Quel beau métier que le mien, à la charnière de recevoir et donner. Recevoir tant de mots, tant d’images. Offrir des textes, des histoires, avec leur paysage parfois. Un métier de l’entre-deux, comme la poésie, où la matière reçue est transformée en autre chose, en l’occurrence en un objet qui va vivre sa vie. Il faudra l’accompagner cependant, tel un enfant qui cherche son chemin.
L’enthousiasme et la conviction sont l’argile des premiers pas. Un fiat nécessaire dont le pari se vérifiera à l’or du commerce!
Donner la parole, corriger, orienter, échanger puis transformer, faire entrer le contenu dans une forme, dont nous détenons la clé de toutes les mesures. Voilà notre métier, une succession de choix qui s’imposent à chaque fois. Ce nous n’est pas de majesté, il est celui d’un équipage qui partage le goût, le but, l’exigence et le plaisir. La clé de l’entente se forge avec le temps et l’expérience.
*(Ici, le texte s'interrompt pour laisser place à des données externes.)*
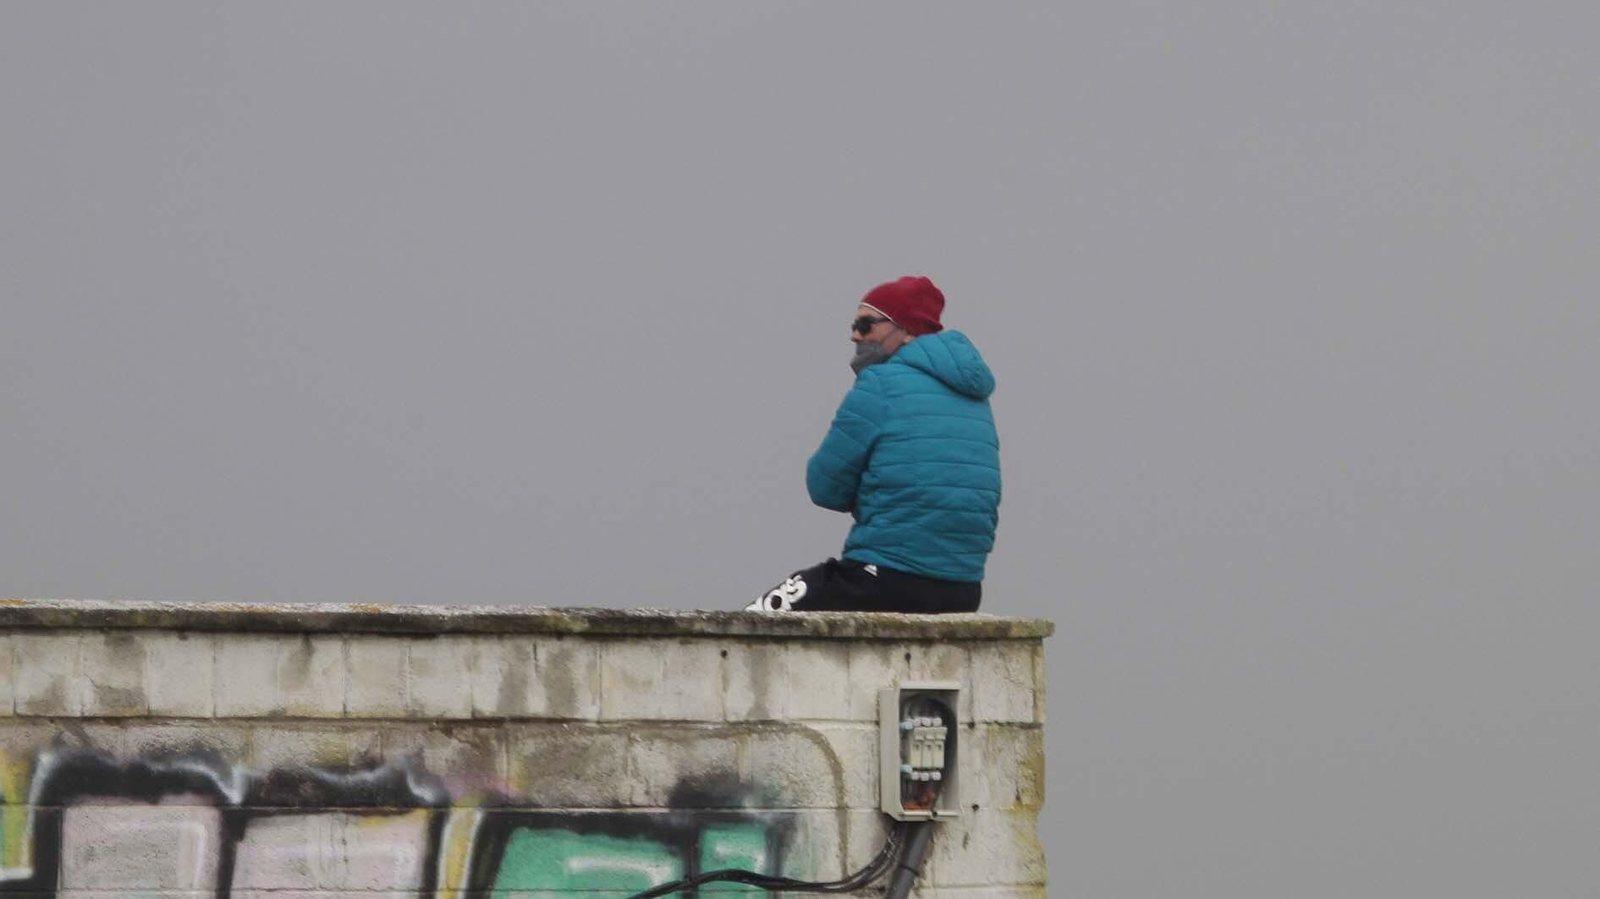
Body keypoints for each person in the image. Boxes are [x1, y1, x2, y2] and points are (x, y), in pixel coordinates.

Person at [746, 276, 1000, 613]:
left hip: (884, 579)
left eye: (866, 325)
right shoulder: (975, 398)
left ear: (906, 330)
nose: (854, 335)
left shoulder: (879, 384)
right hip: (963, 591)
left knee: (754, 621)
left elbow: (823, 487)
Parmi tous les projets reçus, il est des perles très rares que nous ajusterons sur de fines montures. À chaque fois, une aventure commence avec celles et ceux que nous apprendrons à connaître, des écrivains ou des artistes, tentés par notre catalogue. La confiance s’installera peut-être, alors une histoire, encore une, s’écrira. Celles de La Joie de lire avec Albertine et Germano, Haydé, Adrienne Barman, Sylvie Neeman, Tom Tirabosco, Victor Hussenot, Louise Mézel, Christophe Léon, Fabrice Melquiot...et tant d’autres.
J'ai une affection particulière pour les jeunes artistes qui tentent leur chance pendant les foires. Un grand cartable à la main, ils attendent patiemment leur tour. Ils ont mis le meilleur d'eux-mêmes dans ces feuilles à l’odeur d’Ecoline. Maladresse et grand talent se côtoient. Je sais que nos paroles sont attendues, déterminantes parfois. Certains reviennent chaque année avec espoir de nous montrer leurs progrès.
Et nos lecteurs? Adultes de demain, encore ouverts à tous les possibles, ils reçoivent dans le secret cette nourriture, que nous imaginons savoureuse pour eux. Un risque à prendre.
Je fus tentée parfois par un catalogue pour adultes, peut-être pour satisfaire la lectrice que je suis. J’aurais perdu cet espace de liberté, où l’inconnu est entier et où la vérité reste à écrire.
La Joie de lire fêtera ses 35 ans en 2022. Une femme presque mûre qui peut compter sur son expérience, et qui est loin d'avoir dit son dernier mot.